→ EXERCISE GOAL:
The records that follow are to be repeated in full, with no pictures retained.

----

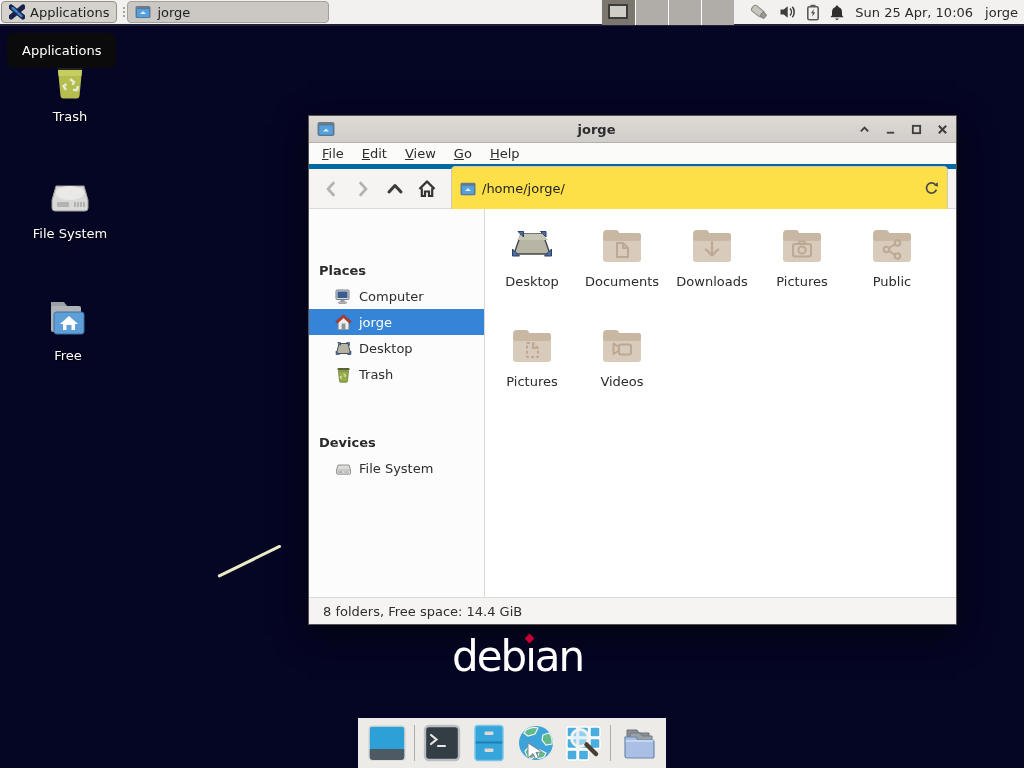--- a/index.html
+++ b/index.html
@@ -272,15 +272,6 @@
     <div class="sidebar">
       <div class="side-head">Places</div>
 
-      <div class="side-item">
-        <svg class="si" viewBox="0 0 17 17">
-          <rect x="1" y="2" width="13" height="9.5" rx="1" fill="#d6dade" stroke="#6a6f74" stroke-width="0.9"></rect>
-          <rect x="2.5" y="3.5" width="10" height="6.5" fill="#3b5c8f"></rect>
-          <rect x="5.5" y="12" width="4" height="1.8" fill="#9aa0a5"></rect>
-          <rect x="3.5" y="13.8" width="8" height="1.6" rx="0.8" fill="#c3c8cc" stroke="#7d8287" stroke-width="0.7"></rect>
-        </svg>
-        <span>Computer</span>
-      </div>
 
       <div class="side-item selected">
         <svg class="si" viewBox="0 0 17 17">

----

→ RESPONSE FOR THIS EXERCISE:
--- a/index.html
+++ b/index.html
@@ -272,15 +272,6 @@
     <div class="sidebar">
       <div class="side-head">Places</div>
 
-      <div class="side-item">
-        <svg class="si" viewBox="0 0 17 17">
-          <rect x="1" y="2" width="13" height="9.5" rx="1" fill="#d6dade" stroke="#6a6f74" stroke-width="0.9"></rect>
-          <rect x="2.5" y="3.5" width="10" height="6.5" fill="#3b5c8f"></rect>
-          <rect x="5.5" y="12" width="4" height="1.8" fill="#9aa0a5"></rect>
-          <rect x="3.5" y="13.8" width="8" height="1.6" rx="0.8" fill="#c3c8cc" stroke="#7d8287" stroke-width="0.7"></rect>
-        </svg>
-        <span>Computer</span>
-      </div>
 
       <div class="side-item selected">
         <svg class="si" viewBox="0 0 17 17">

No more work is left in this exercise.